# What this task involves
Provide again, from the entries below, every line from the one containing "Image 1: xy, xz, yz;" through the one containing "Image 1: the", exactly as written, and no other line.

[Opening Data for this exercise section]

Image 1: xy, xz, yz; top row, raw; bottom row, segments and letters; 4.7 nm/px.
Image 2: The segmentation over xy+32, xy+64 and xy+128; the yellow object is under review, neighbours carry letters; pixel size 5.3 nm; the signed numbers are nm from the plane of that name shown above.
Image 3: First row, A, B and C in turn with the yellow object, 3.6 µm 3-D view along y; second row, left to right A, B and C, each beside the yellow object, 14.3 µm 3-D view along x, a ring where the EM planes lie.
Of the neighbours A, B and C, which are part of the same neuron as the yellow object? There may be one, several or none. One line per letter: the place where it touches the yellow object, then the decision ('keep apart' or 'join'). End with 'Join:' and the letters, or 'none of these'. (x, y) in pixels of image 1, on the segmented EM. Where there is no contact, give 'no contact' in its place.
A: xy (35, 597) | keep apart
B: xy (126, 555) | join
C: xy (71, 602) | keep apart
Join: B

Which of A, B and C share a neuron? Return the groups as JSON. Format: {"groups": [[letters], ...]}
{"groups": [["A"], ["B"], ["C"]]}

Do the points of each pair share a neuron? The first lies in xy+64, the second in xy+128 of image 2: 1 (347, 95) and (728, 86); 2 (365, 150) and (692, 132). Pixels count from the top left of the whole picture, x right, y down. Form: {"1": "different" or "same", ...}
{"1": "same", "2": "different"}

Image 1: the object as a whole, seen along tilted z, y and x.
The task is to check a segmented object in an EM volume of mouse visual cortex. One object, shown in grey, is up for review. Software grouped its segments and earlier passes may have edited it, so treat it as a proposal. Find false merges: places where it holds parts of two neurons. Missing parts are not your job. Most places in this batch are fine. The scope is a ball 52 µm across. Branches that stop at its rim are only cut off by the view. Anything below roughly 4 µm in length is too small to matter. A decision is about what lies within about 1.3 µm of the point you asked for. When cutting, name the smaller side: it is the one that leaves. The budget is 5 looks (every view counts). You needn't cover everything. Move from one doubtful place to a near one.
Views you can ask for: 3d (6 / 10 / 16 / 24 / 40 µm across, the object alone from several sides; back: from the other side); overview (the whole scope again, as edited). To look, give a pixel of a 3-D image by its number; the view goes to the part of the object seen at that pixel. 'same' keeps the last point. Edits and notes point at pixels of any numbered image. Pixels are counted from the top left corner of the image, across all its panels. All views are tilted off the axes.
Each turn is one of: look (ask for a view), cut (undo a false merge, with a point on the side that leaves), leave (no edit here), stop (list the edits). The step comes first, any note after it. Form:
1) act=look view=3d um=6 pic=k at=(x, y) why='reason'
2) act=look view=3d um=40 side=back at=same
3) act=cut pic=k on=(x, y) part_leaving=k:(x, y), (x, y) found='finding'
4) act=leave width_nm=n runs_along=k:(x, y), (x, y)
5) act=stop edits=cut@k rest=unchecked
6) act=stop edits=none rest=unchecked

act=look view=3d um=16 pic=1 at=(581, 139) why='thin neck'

[Closing Data for this exercise section]
[Opening Data for this exercise section]

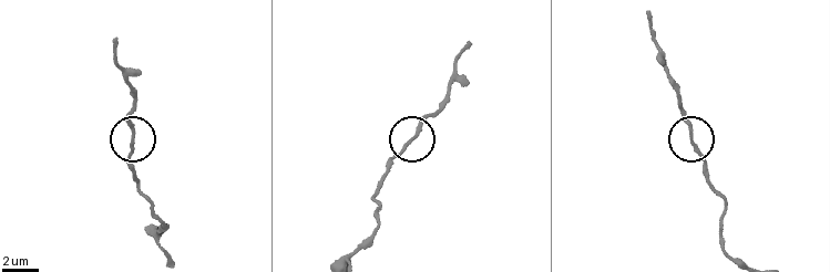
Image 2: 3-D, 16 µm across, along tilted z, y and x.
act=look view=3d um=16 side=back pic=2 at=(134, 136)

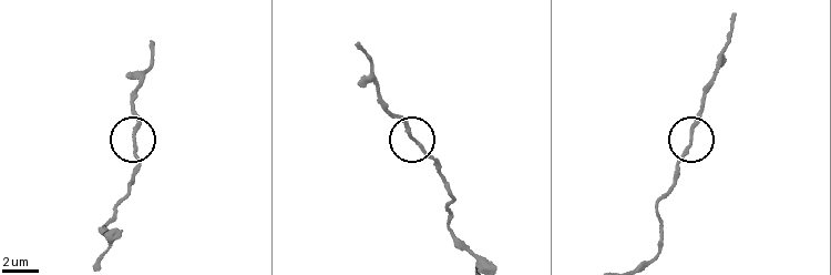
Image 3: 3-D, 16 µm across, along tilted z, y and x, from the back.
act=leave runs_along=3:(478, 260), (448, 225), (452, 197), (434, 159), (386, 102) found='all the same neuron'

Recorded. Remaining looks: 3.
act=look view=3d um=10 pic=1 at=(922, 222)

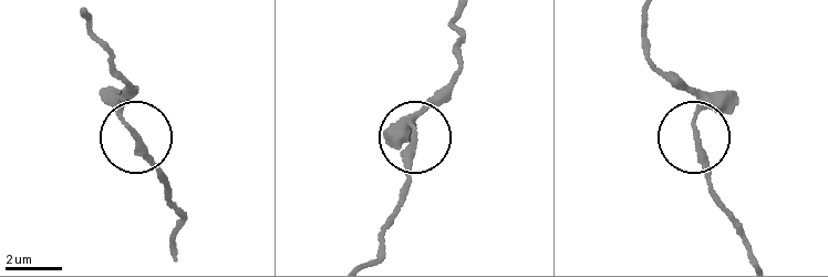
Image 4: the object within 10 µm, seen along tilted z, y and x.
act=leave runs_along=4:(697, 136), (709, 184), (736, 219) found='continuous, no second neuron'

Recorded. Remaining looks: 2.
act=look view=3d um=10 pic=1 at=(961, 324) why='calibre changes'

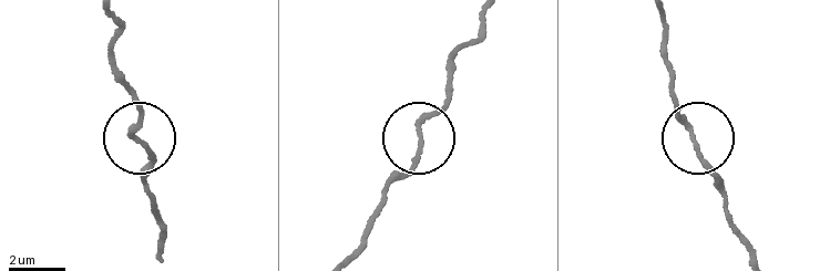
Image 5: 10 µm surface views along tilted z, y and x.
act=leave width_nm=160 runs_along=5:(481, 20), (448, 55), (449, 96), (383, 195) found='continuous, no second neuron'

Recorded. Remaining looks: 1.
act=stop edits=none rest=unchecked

[Closing Data for this exercise section]
[Opening Data for this exercise section]

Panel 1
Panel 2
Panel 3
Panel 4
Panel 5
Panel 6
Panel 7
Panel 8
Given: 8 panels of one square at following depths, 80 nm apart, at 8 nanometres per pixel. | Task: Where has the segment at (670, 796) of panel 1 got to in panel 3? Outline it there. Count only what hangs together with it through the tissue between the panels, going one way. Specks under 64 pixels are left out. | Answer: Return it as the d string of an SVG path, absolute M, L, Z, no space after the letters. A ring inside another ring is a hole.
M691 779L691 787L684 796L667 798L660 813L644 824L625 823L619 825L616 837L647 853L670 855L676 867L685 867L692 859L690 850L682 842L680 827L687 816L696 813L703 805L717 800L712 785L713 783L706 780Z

[Closing Data for this exercise section]

# Result for this task
Image 1: xy, xz, yz; top row, raw; bottom row, segments and letters; 4.7 nm/px.
Image 2: The segmentation over xy+32, xy+64 and xy+128; the yellow object is under review, neighbours carry letters; pixel size 5.3 nm; the signed numbers are nm from the plane of that name shown above.
Image 3: First row, A, B and C in turn with the yellow object, 3.6 µm 3-D view along y; second row, left to right A, B and C, each beside the yellow object, 14.3 µm 3-D view along x, a ring where the EM planes lie.
Of the neighbours A, B and C, which are part of the same neuron as the yellow object? There may be one, several or none. One line per letter: the place where it touches the yellow object, then the decision ('keep apart' or 'join'). End with 'Join:' and the letters, or 'none of these'. (x, y) in pixels of image 1, on the segmented EM. Where there is no contact, give 'no contact' in its place.
A: xy (35, 597) | keep apart
B: xy (126, 555) | join
C: xy (71, 602) | keep apart
Join: B

Which of A, B and C share a neuron? Return the groups as JSON. Format: {"groups": [[letters], ...]}
{"groups": [["A"], ["B"], ["C"]]}

Do the points of each pair share a neuron? The first lies in xy+64, the second in xy+128 of image 2: 1 (347, 95) and (728, 86); 2 (365, 150) and (692, 132). Pixels count from the top left of the whole picture, x right, y down. Form: {"1": "different" or "same", ...}
{"1": "same", "2": "different"}

Image 1: the object as a whole, seen along tilted z, y and x.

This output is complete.